This post was previously on the Pathfinder Software site. Pathfinder Software changed its name to Orthogonal in 2016. Read more.
I had a nice little vacation this past week in Los Cabos. It’s always sunny, 80 and it never rains. Very nice. My wife and I had another installment of our long-running discussion called “Computer Science is not a science.” My wife is a real scientist with a Ph.D. in physical chemistry, and so she has a bit of a chip on her shoulder about the whole “science” thing. It’s a one-sided discussion because I agree with her. Computer science is not about experiments and the scientific method, it’s about three or four different and disparate areas — mathematical computer science, AI or clever algorithms, chips and clock logic, and software engineering.
Then she told me that she thought of me more as an engineer. That got me thinking. Am I really an engineer? A person trained and skilled in the design, construction, and use of engines or machines, or in any of various branches of engineering?
Sure, I build software machines, but how much of the success of a software development project is in the design and building of those machines? Don’t get me wrong — we know what we’re doing. We design web and desktop applications all day long. We design and build them well. But in the collective decades of software development experience at my firm, the consensus is that what makes or breaks a project is people and process.

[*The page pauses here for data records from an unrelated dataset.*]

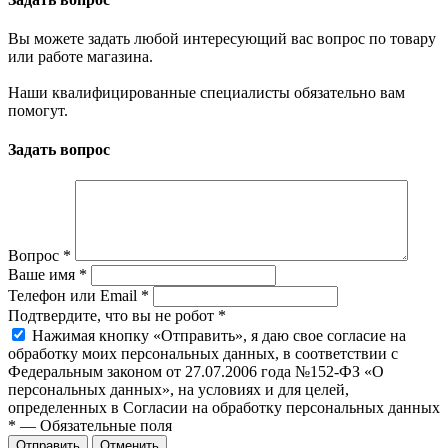
Вы можете задать любой интересующий вас вопрос по товару
или работе магазина.
Наши квалифицированные специалисты обязательно вам
помогут.
Задать вопрос
Вопрос
*
Ваше имя
*
Телефон или Email
*
Подтвердите, что вы не робот
*
Нажимая кнопку «Отправить», я даю свое согласие на
обработку моих персональных данных, в соответствии с
Федеральным законом от 27.07.2006 года №152-ФЗ «О
персональных данных», на условиях и для целей,
определенных в Согласии на обработку персональных данных
*
—
Обязательные поля
Отправить
Отменить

That’s why we use various Agile tools and techniques. We scrum in a large measure because the alternative is teams losing focus and working on non-critical items or sitting in endless status meetings that end up inadvertently increasing scope. We deliver software in short iterations of two weeks or less because the alternative is wandering at random around the requirements landscape and finding yourself with a product at the end of twelve months that nobody wants. We do test driven development and continuous integration because the alternative is a three-week long integration, build and deployment phase. We do sprint review meetings because the alternative is folks griping about what’s wrong with a project and nothing ever gets fixed.
In short, the things that go right or wrong with software development projects are not about technology or software engineering but about creating effective organizations. That’s people engineering. For more on how engineering organizations can go wrong, see Edward Tufte’s seminal article on the Challenger Disaster and the over reliance of NASA on Power Point.
You may have seen projects fail because of technology. I have. But I can count those on the finger of one hand. Mostly, I engineer teams. I’d love to hear in the comments from others on their thoughts and experiences.